[Excerpts from a dataset]
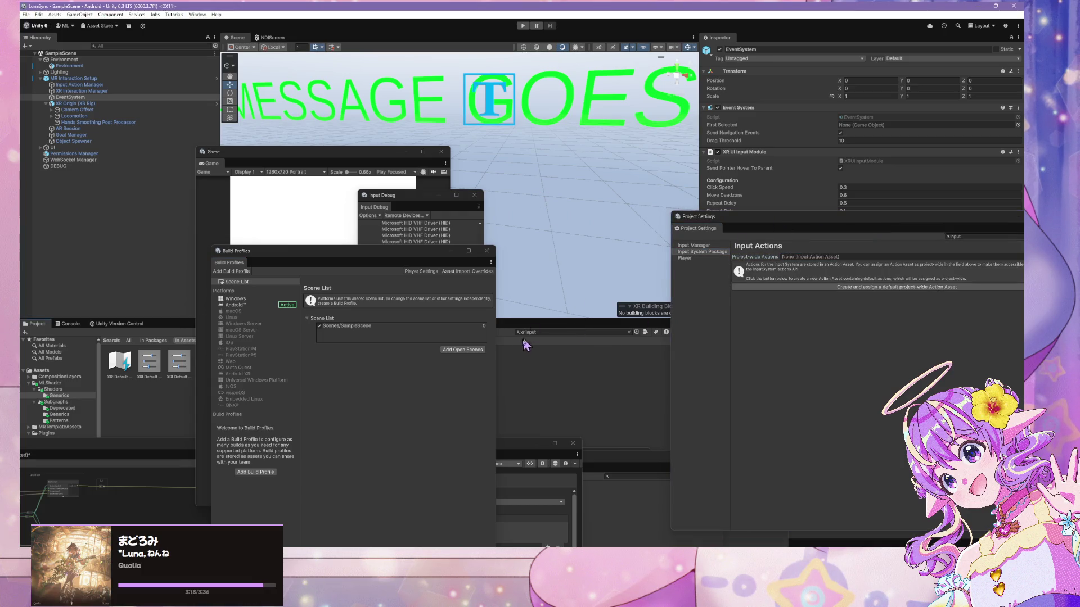
mouse_move(529, 445)
left_mouse_down()
mouse_move(596, 265)
mouse_move(506, 403)
mouse_move(537, 413)
left_mouse_up()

▸ WHAT YOU SHOULD DO
Word for word, retype the lines from the one containing "mouse_move(506, 403)" through the final line of the data, including both ends and nothing more.

▸ RESULT BELOW
mouse_move(506, 403)
mouse_move(537, 413)
left_mouse_up()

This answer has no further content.